This is a paradigm shift, a change in the way we think about building our cities – using green infrastructure, not grey. It’s not about fixing any one industry in particular. It’s about rethinking our entire economy as it relates to nature, and about understanding the ecology of our planet.
What is the short-term solution to prevent this situation from happening again next year?
When it comes to problems like forest fires, the best short-term solution is the long-term one. One of the problems we’ve seen in places like California, Spain, Italy and Portugal is that we have been investing mainly in fighting fires, not preventing fires.
If you invest too much in fighting fires you create an even bigger problem, because you can then be very effective at stopping low-intensity fires. But by suppressing these small fires, large amounts of combustible material accumulate in unmanaged landscapes. Then when you have a bad year, like this year, with strong winds and a severe drought, the fires are unstoppable.
We have reached a turning point in our economic system where there are no more quick fixes. We need structural change
So there’s no quick and easy solution?
No. You know, the problem is that we are caught in a vicious circle: the quick solution for California will be to increase the budget for firefighting next year – but that’s not going to fix the problem. Maybe the authorities will be able to stop fires next year, but the problem will keep constantly getting worse.
We have reached a turning point in our economic system where there are no more quick fixes. We need structural change.

[RECORDS SUPPLIED]
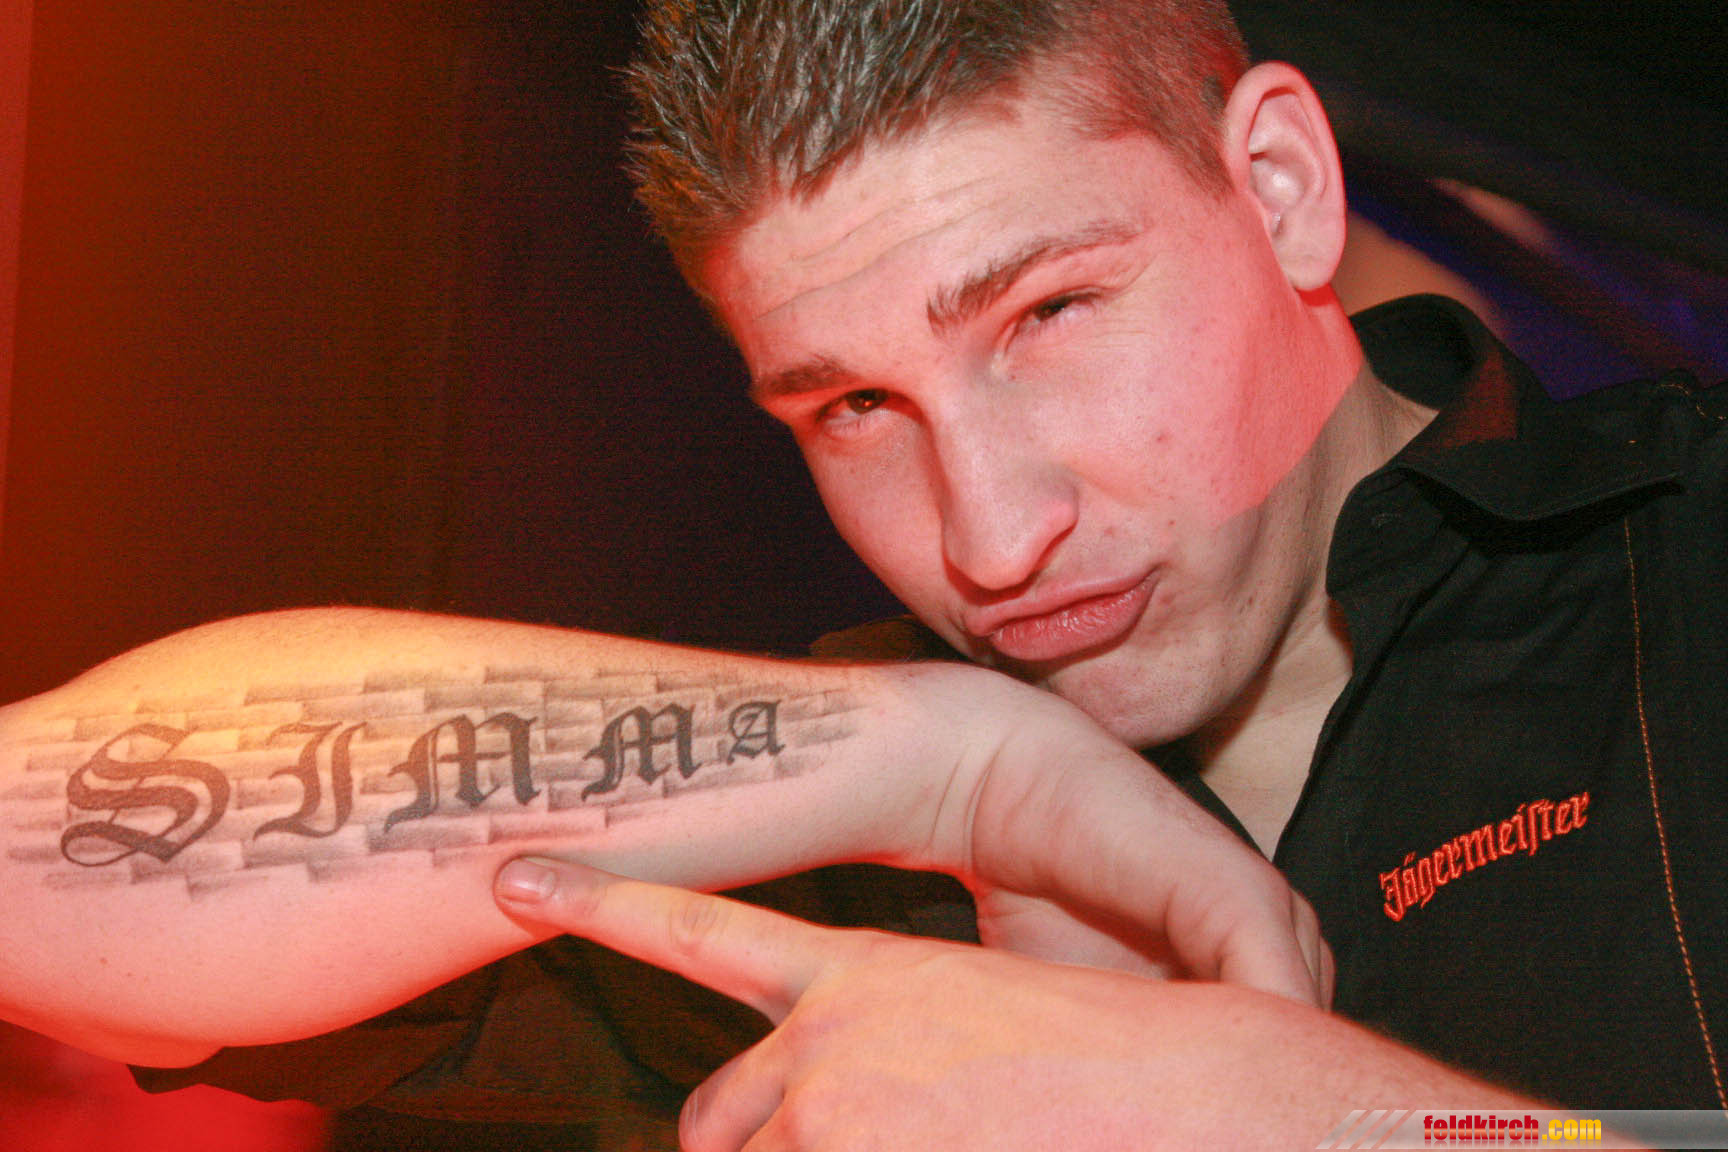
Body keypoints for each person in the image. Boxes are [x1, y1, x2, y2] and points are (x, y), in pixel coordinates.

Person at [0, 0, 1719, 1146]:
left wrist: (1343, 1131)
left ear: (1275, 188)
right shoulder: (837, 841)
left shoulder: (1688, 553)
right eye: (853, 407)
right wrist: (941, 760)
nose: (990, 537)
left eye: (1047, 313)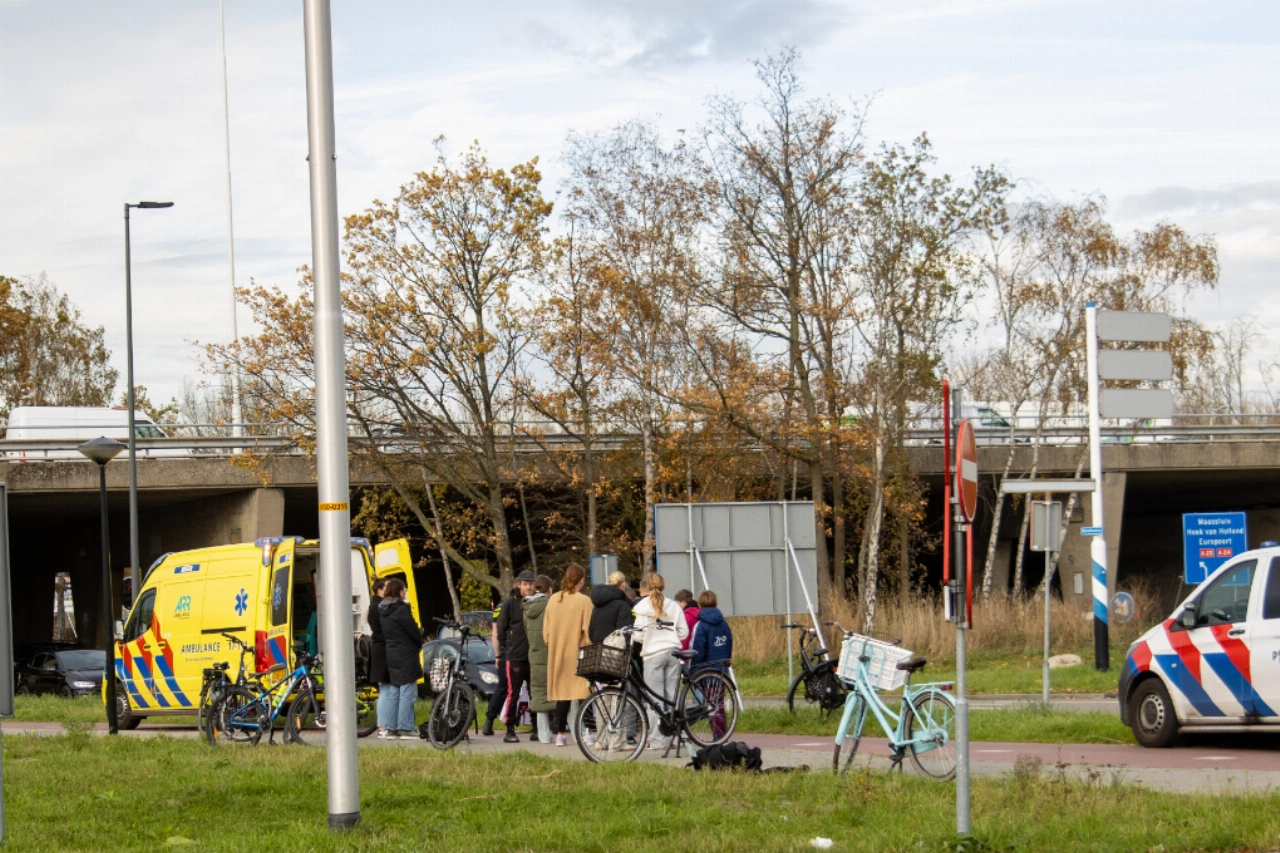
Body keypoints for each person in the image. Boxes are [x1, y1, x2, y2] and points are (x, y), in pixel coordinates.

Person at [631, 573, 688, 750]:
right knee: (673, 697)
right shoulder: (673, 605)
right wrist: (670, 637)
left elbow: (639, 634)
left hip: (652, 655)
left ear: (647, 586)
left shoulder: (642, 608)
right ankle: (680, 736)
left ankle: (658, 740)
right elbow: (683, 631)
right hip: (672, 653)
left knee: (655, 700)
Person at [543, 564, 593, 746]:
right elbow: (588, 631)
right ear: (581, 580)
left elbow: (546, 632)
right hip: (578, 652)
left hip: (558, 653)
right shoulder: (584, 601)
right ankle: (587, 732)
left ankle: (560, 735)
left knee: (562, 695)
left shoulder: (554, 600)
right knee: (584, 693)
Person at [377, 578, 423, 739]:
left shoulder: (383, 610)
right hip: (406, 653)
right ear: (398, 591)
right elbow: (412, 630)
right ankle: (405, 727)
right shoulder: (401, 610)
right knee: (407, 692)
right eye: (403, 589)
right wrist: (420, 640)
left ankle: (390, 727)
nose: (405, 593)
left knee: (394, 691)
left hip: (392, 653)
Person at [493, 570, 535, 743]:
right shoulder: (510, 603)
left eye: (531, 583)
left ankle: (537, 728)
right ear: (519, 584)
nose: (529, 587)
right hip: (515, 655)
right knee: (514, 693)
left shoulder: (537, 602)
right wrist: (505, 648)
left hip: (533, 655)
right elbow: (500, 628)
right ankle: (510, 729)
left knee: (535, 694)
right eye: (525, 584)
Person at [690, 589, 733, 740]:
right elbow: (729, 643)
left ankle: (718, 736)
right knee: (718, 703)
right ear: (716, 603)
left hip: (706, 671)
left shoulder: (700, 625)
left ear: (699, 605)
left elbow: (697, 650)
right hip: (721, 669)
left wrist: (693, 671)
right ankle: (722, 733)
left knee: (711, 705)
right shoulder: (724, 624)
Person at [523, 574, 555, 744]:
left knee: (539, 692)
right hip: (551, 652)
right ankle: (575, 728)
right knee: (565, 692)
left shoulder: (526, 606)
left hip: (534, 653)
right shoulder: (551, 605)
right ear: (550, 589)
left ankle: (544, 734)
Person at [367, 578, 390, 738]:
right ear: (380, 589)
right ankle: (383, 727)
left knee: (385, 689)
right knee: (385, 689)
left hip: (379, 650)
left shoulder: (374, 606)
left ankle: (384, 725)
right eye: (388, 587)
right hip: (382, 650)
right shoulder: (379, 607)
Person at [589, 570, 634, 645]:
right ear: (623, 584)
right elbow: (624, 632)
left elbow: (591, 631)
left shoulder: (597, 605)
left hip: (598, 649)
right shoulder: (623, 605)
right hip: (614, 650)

---

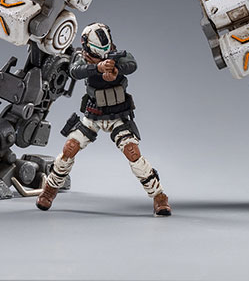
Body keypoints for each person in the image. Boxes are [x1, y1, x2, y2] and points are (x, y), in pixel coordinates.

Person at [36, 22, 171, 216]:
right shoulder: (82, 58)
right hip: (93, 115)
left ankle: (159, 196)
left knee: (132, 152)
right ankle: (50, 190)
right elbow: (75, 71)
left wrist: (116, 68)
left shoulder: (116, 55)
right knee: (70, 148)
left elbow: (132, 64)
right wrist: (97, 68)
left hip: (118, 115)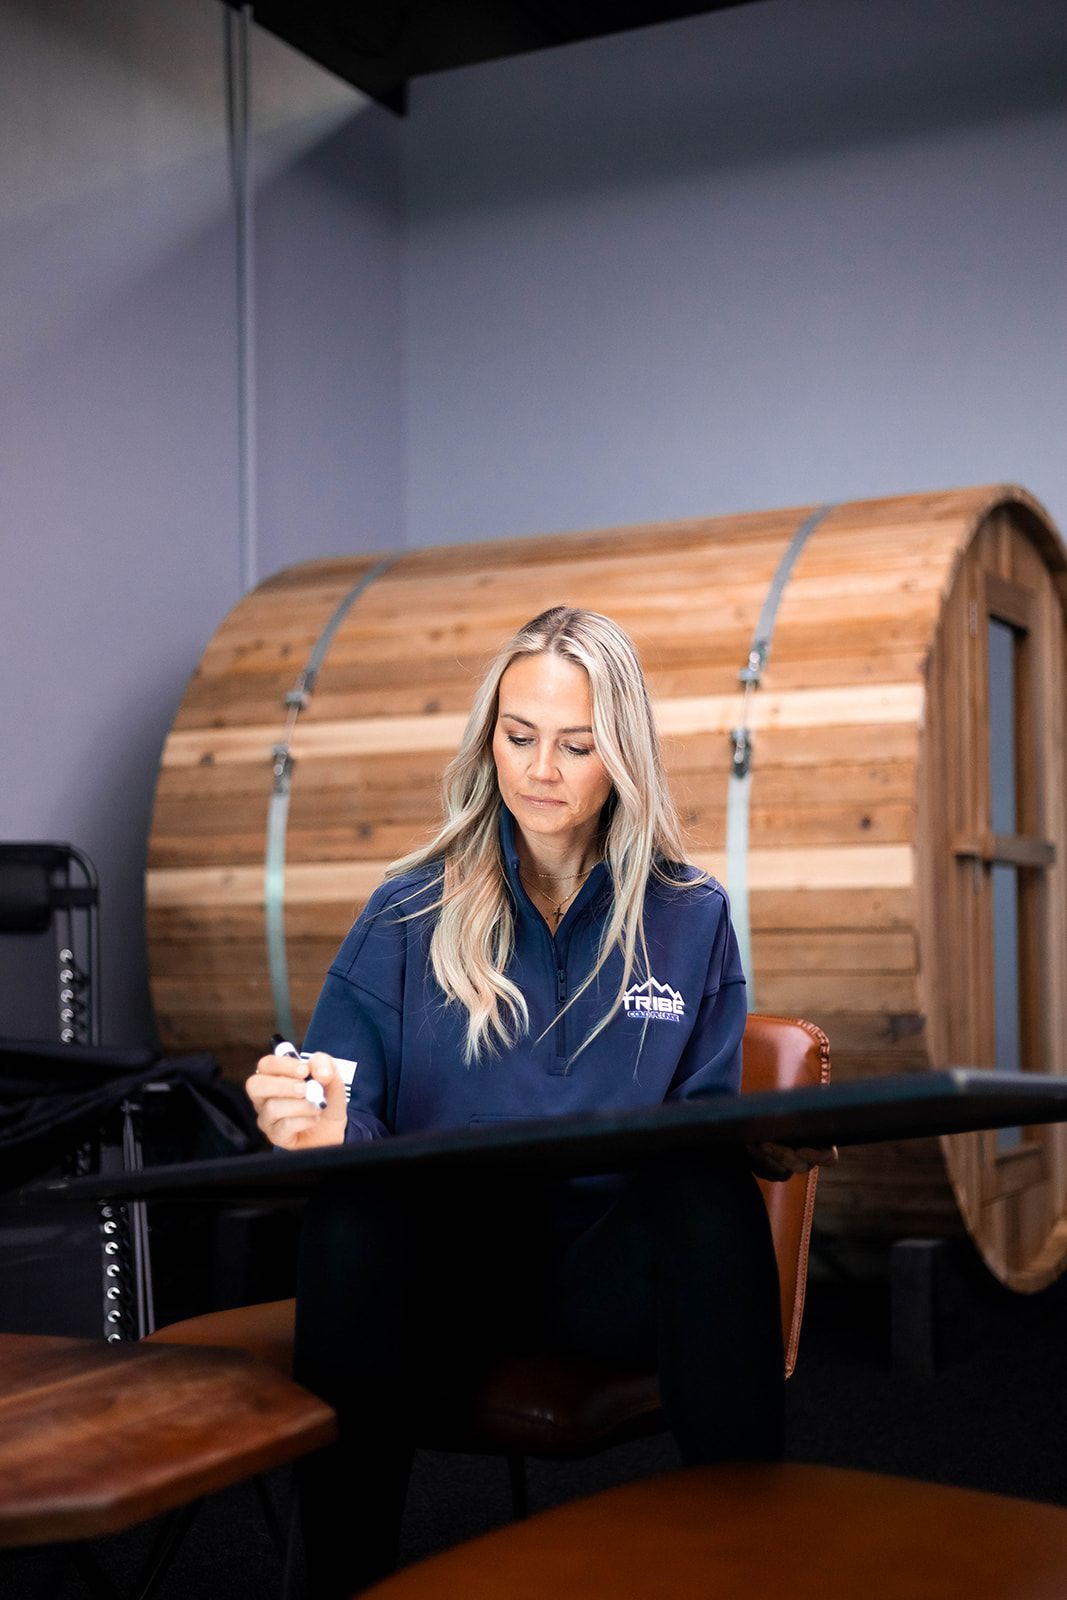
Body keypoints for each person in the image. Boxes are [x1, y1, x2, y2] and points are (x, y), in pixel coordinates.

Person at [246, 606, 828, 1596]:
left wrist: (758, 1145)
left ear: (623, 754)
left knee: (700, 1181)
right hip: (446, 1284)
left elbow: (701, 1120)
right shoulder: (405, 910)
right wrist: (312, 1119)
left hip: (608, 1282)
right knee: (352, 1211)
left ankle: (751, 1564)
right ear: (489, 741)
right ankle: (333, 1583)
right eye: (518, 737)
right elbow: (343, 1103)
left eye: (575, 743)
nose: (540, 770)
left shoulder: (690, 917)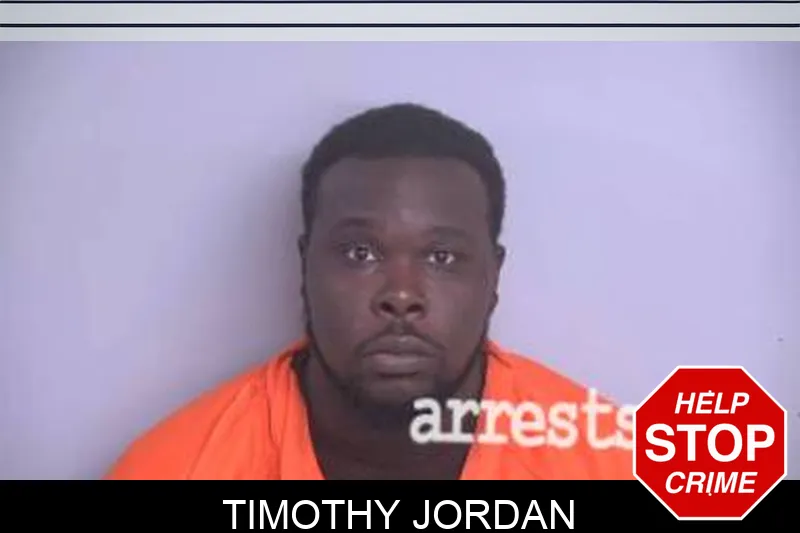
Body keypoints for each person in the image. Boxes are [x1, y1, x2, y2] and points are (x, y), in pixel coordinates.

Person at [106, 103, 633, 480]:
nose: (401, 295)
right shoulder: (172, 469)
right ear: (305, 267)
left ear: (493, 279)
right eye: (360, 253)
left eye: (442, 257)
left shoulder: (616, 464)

==

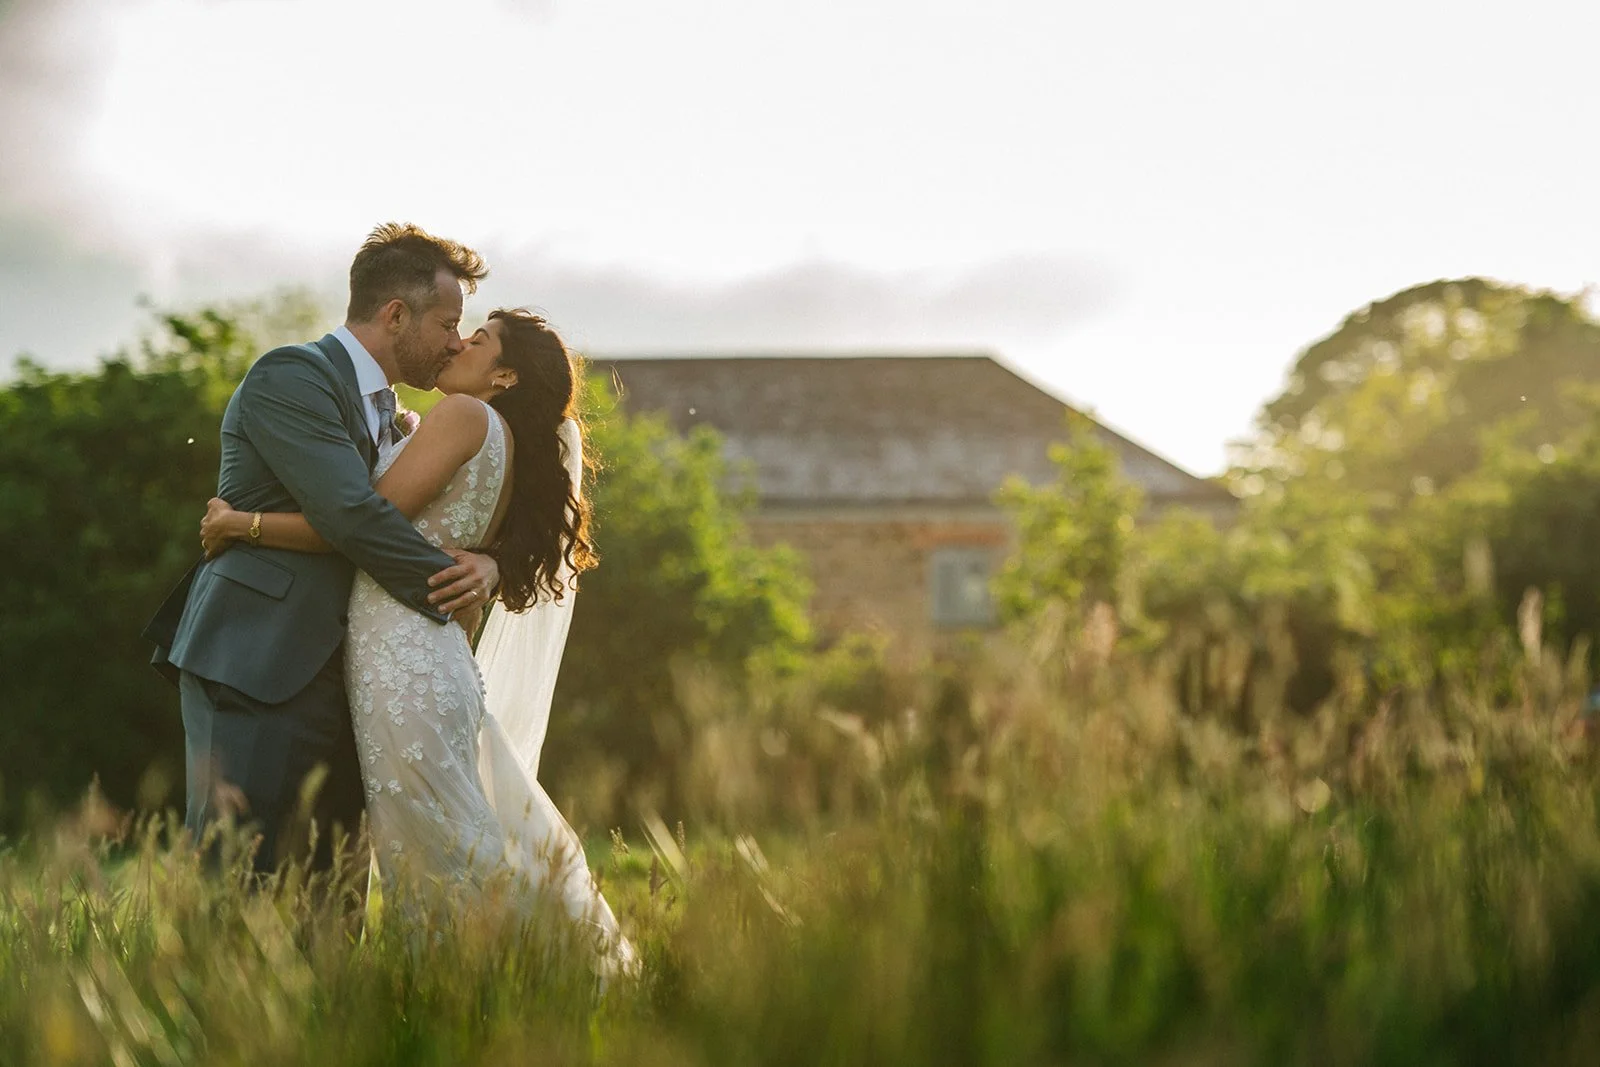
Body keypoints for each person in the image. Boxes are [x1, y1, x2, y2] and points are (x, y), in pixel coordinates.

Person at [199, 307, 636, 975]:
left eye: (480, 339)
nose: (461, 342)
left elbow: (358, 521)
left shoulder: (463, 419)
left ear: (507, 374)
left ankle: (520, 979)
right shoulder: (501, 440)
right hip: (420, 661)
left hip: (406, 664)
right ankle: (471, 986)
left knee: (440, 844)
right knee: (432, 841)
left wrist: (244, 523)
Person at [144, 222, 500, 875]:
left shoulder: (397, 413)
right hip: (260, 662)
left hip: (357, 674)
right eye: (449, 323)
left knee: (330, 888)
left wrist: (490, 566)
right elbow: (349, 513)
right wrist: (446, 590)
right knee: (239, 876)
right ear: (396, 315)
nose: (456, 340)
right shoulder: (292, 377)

[REQUIRED ACTIONS]
(a) Retype the passage of the interview on forest fires from "No. You know, the" to "constantly getting worse.".
(b) In the interview on forest fires, what have places like California, Spain, Italy and Portugal mainly been investing in?
The entries aren't needed here.

[RESULTS FOR EACH TASK]
(a)
No. You know, the problem is that we are caught in a vicious circle: the quick solution for California will be to increase the budget for firefighting next year – but that’s not going to fix the problem. Maybe the authorities will be able to stop fires next year, but the problem will keep constantly getting worse.

(b) Fighting fires, not preventing them.